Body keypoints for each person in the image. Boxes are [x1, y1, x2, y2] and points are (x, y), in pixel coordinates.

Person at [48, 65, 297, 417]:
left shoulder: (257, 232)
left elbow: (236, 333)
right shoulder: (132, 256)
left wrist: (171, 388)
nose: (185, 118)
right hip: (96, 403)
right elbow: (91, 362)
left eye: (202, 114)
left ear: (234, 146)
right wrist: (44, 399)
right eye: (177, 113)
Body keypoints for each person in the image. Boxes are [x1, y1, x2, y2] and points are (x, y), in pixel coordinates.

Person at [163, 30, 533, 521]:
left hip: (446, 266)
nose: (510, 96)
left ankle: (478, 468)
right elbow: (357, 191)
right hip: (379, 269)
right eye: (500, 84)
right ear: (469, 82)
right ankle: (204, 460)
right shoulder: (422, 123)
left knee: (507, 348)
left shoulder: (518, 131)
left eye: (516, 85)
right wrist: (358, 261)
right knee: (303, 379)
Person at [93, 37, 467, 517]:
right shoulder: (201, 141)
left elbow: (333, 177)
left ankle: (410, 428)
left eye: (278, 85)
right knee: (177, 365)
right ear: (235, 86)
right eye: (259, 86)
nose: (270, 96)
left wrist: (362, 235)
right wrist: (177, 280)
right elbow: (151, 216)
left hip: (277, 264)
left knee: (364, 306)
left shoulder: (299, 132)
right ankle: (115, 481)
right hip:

::::::

Exercise brief: Each line that contains the string "elbow" should be copied from the data above.

Task result:
left elbow: (236, 333)
right elbow: (91, 362)
right elbow: (357, 191)
left elbow: (333, 177)
right elbow: (151, 216)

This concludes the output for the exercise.